Canada secured a spot in the quarter-finals after a 4-0 win over South Korea in men’s hockey but in curling Sweden stole a win over Canada 5-2. Women’s curling team turned things around with a 10-18 victory over Switzerland.

Europeans stole the show on the mountain and plains as Austrian skier Marcel Hirscher became the second athlete to earn two individual golds in Pyeongchang after winning the men’s giant slalom. Hirscher who also won the men’s alpine combined and biathlete Laura Dahlmeier are the only Olympians so far to have done so. Hirscher has a shot at more.

Oleksandr Abramenko won gold in freestyle skiing aerials while Olivier Rochon, the only Canadian to reach the men’s aerials finals, finished fifth and did not make it to the podium. The men’s team pursuit speed skaters failed to advance to the semis.

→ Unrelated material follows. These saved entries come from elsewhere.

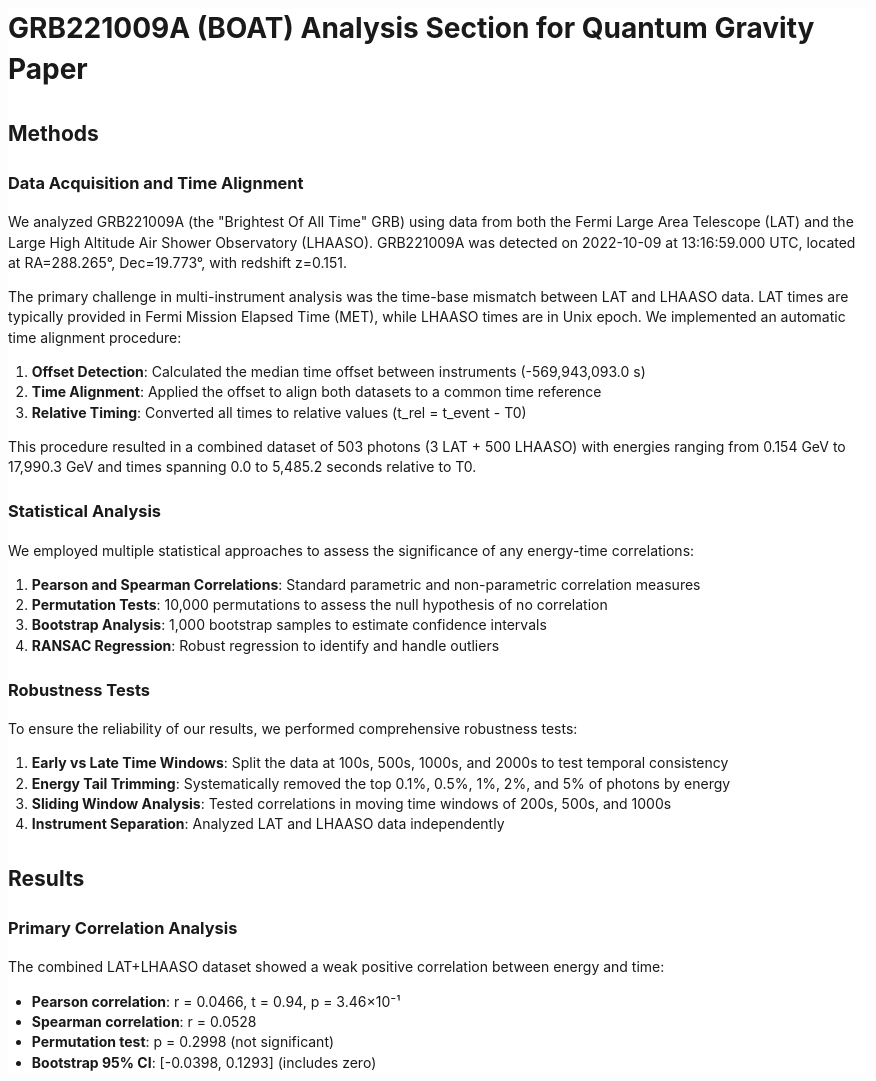 # GRB221009A (BOAT) Analysis Section for Quantum Gravity Paper

## Methods

### Data Acquisition and Time Alignment

We analyzed GRB221009A (the "Brightest Of All Time" GRB) using data from both the Fermi Large Area Telescope (LAT) and the Large High Altitude Air Shower Observatory (LHAASO). GRB221009A was detected on 2022-10-09 at 13:16:59.000 UTC, located at RA=288.265°, Dec=19.773°, with redshift z=0.151.

The primary challenge in multi-instrument analysis was the time-base mismatch between LAT and LHAASO data. LAT times are typically provided in Fermi Mission Elapsed Time (MET), while LHAASO times are in Unix epoch. We implemented an automatic time alignment procedure:

1. **Offset Detection**: Calculated the median time offset between instruments (-569,943,093.0 s)
2. **Time Alignment**: Applied the offset to align both datasets to a common time reference
3. **Relative Timing**: Converted all times to relative values (t_rel = t_event - T0)

This procedure resulted in a combined dataset of 503 photons (3 LAT + 500 LHAASO) with energies ranging from 0.154 GeV to 17,990.3 GeV and times spanning 0.0 to 5,485.2 seconds relative to T0.

### Statistical Analysis

We employed multiple statistical approaches to assess the significance of any energy-time correlations:

1. **Pearson and Spearman Correlations**: Standard parametric and non-parametric correlation measures
2. **Permutation Tests**: 10,000 permutations to assess the null hypothesis of no correlation
3. **Bootstrap Analysis**: 1,000 bootstrap samples to estimate confidence intervals
4. **RANSAC Regression**: Robust regression to identify and handle outliers

### Robustness Tests

To ensure the reliability of our results, we performed comprehensive robustness tests:

1. **Early vs Late Time Windows**: Split the data at 100s, 500s, 1000s, and 2000s to test temporal consistency
2. **Energy Tail Trimming**: Systematically removed the top 0.1%, 0.5%, 1%, 2%, and 5% of photons by energy
3. **Sliding Window Analysis**: Tested correlations in moving time windows of 200s, 500s, and 1000s
4. **Instrument Separation**: Analyzed LAT and LHAASO data independently

## Results

### Primary Correlation Analysis

The combined LAT+LHAASO dataset showed a weak positive correlation between energy and time:

- **Pearson correlation**: r = 0.0466, t = 0.94, p = 3.46×10⁻¹
- **Spearman correlation**: r = 0.0528
- **Permutation test**: p = 0.2998 (not significant)
- **Bootstrap 95% CI**: [-0.0398, 0.1293] (includes zero)

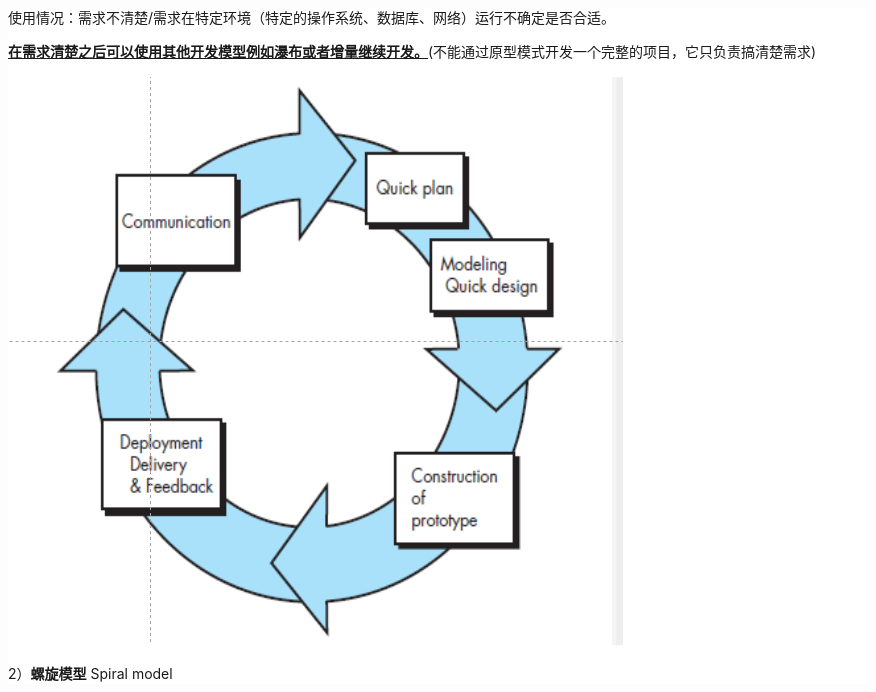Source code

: 使用情况：需求不清楚/需求在特定环境（特定的操作系统、数据库、网络）运行不确定是否合适。

<u>**在需求清楚之后可以使用其他开发模型例如瀑布或者增量继续开发。**</u>(不能通过原型模式开发一个完整的项目，它只负责搞清楚需求)

![image-20211020110741991](复习提纲.assets/image-20211020110741991.png)



2）**螺旋模型** Spiral model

On the women’s side, Marsha Hudey was 10th and Heather McLean finished 14th in the women’s 500-metre finals while Nao Kodaira of Japan took the top spot followed by Lee Sang-Hwa (KOR) in second and Karolina Erbanova (CZE) in third.

Norway won their 11th cross-country medal and 5th gold in the men’s 4×10-kilometre relay while Canada, competing without Alex Harvey after he dropped out of the event, finished ninth.

Video: Winter Olympics Day 8 Highlights

From CBC Sports:

Canada’s short track skaters had a great day 8 at the 2018 Olympic Winter Games in Pyeongchang, South Korea. Samuel Girard won Canada’s first short track gold at his first Olympics in the men’s 1000 m final and becomes the first North American skater to win gold at this distance. Veteran Canadian speed skater Charles Hamelin missed the final after being assessed a penalty in the semifinal. On the women’s side, Kim Boutin who was the target of online threats from Korean supporters after her first bronze, captured another one winning Canada’s first-ever medal in the 1500 m.

Canada’s Patrick Chan finished 9th in his final Olympic figure skating appearance with 173.42 points skating to Jeff Buckley’s Hallelujah, while Keegan Messing placed 12th as he skated to Medley, another Charlie Chaplin number, and scored 170.32, his new season’s best by about 9 points. Yuzuru Hanyu of Japan however won back-to-back at the 2018 Olympic Winter Games as he defended his Olympic title in the men’s free skate with another powerful performance to Seimei (soundtrack) by S. Umebayashi.

In the men’s hockey, 3-2 in a shootout and in the women’s, Finland beat Sweden to move on to the semifinals.

In women’s curling Rachel Homan ended her losing skid and rebounded in a big way against the United States leading Canada to a dominant 11-3 victory while Kevin Koe’s Canadian rink lost its first game.

More gold for Britain’s Lizzy Yarnold who she set a new record in women’s skeleton and won by a huge margin, Switzerland’s Sarah Hoefflin in freestyle skiing slopestyle, and Poland’s Kamil Stock in men’s in ski jumping large hill.